It’s been a long time since I’ve written on my blog or shared any artwork. Some of you may have wondered where I’ve been.
On March 22, I woke up at about 6 a.m. feeling strange. I was hot, clammy, and I had some pain in my arms. I felt bad, strange and I began to suspect I was having a heart attack. I called my husband, who had already left for work, and told him to come home, I needed to get to the emergency room.
I should have called an ambulance but I was still in denial, so I waited for my husband and we took an Uber to the ER. The staff at the Brooklyn Hospital moved much slower than I was comfortable with until they took the first EKG, then things began to move faster. Test after test, doctor after doctor, I knew it was getting serious. They confirmed that I’d had a mild heart attack.
They did a heart catheterization and found no blockages and no need for a stent–thank God! In fact, the nurse said my arteries looked really good.
The next day, I demanded my release because of the complete incompetence of the nursing staff in the hospital–that’s another story. They sent me home with 5 medications and I was told I would be taking those meds for the rest of my life. Whatever–I just wanted to go home.
One of the medications I was given was a blood thinner that I reacted badly to. When I called the doctor, she immediately called in a prescription for 2 more medications! I began looking for another doctor the moment I hung up. I wasn’t going to end up taking 20 pills a day!! No thank you!
To make a long story a little shorter, I found another doctor and I like him. We don’t know what caused the heart attack exactly. I will tell you that I was taking quite a bit of Advil for various reasons. I was practically living on the stuff. Just after my heart attack, the warning came out about the risk of heart attacks while using Advil. My first thought on the morning that this began was that the Advil had something to do with it. I still feel like it was the major risk factor. I was also feeling a lot of stress and that certainly added to the mix to form the “perfect storm”.
Over the past few months, I’ve been my own health advocate. I knew I didn’t want to take the drugs that had been prescribed for me. They made me feel sick and I knew they were horrible for me. I read every thing I could find about the heart, cardiac drugs, diet, and nutrition. I came to the decision to take my health into my own hands and go on the Mediterranean Diet and eat mostly plant based food, rather than take the medications.
I bought a Vitamix and started juicing fruits and veggies. After the first smoothie, I had so much energy! Instead of grabbing a coke for kick, I grab a smoothie. The boys love them too! Now, we can’t keep spinach in this apartment! I’ve taken to buying 2 shopping bags full at the local farmers market.
Our small NYC apartment has a tiny kitchen with little room to actually cook. The plan was to eat out or order in–not cook!! Now I’m cooking all the time in that small space. I’ve spent a lot of time organizing the kitchen and looking for ways to make it functional. There’s no dishwasher so I feel like I’m washing dishes all day. It’s a learning process and it’s taking up all my time.

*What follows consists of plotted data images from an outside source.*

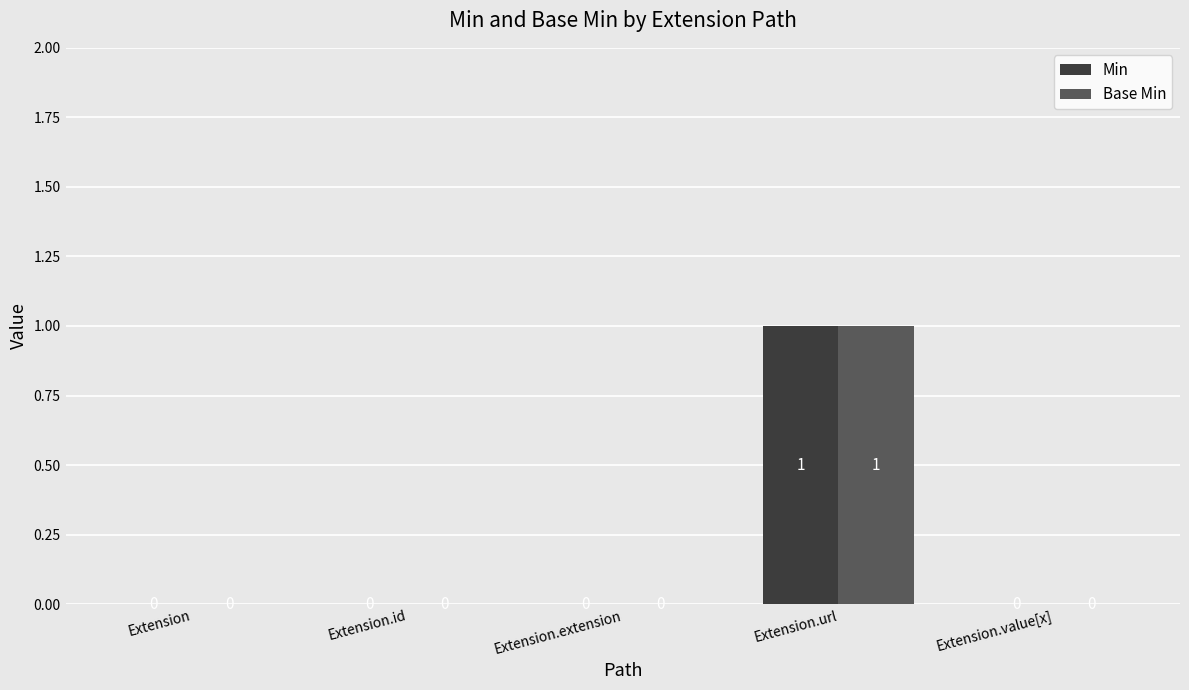

Are the bars grouped side by side (vs. stacked)?

Yes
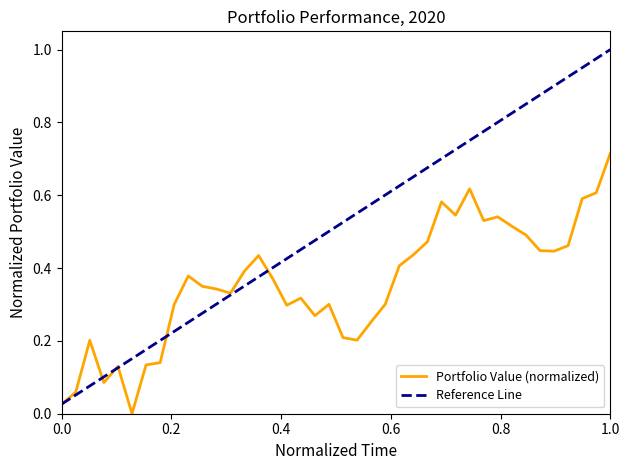

Which series has the widest spread of values?

Reference Line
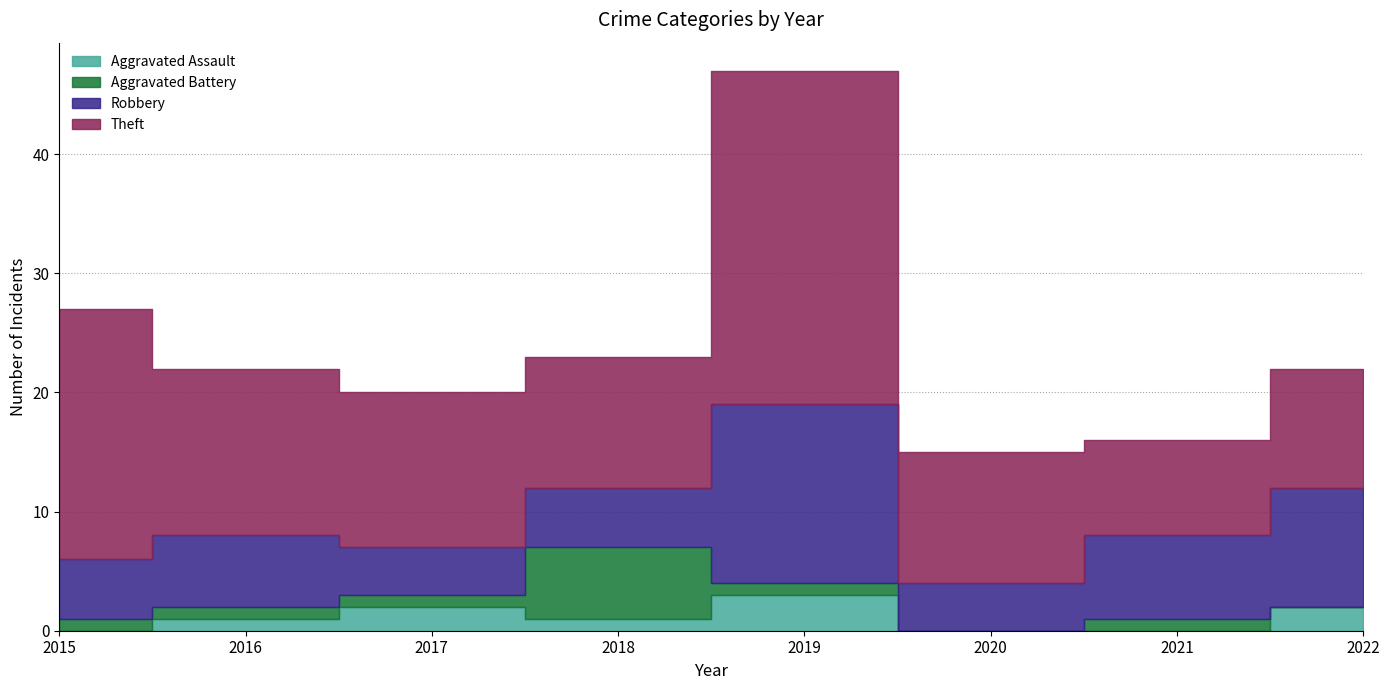

What is the difference between the second highest and second lowest values in the Aggravated Assault series?

2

The good news is: I’ve lost 7 lbs. over the past month and I’m feeling really good. I’ve made some incredible food that the whole family loves. I’m learning to meditate and de-stress. I’m taking time to live in the moment and relax and focus on me for a bit.
The bad news: I haven’t been able to paint in months. I’ve had no choice but to focus on my health and so painting hasn’t been a priority. I’m not planning to stay away for much longer. I’m itching to get a paint brush in my hands and I’ve got lots of ideas bubbling inside.
This event in my life, having a heart attack, still seems so surreal to me. It sounds weird when I say it to someone, “I had a heart attack.” Writing about it seems like I should be writing about someone else, not me. But here I am, it was me. Wow! It takes time to sink in. It has been overwhelming and terrifying, but I’m thankful for every moment I have.
That’s my story. That’s why you haven’t seen my in a while. I’m doing well and my doctor says I’m going to live to be a cranky old woman. I hope I’ll be a sweet old lady covered in oil paint.
I hope all of you have a wonderful, safe, joy filled summer. Live in the moment!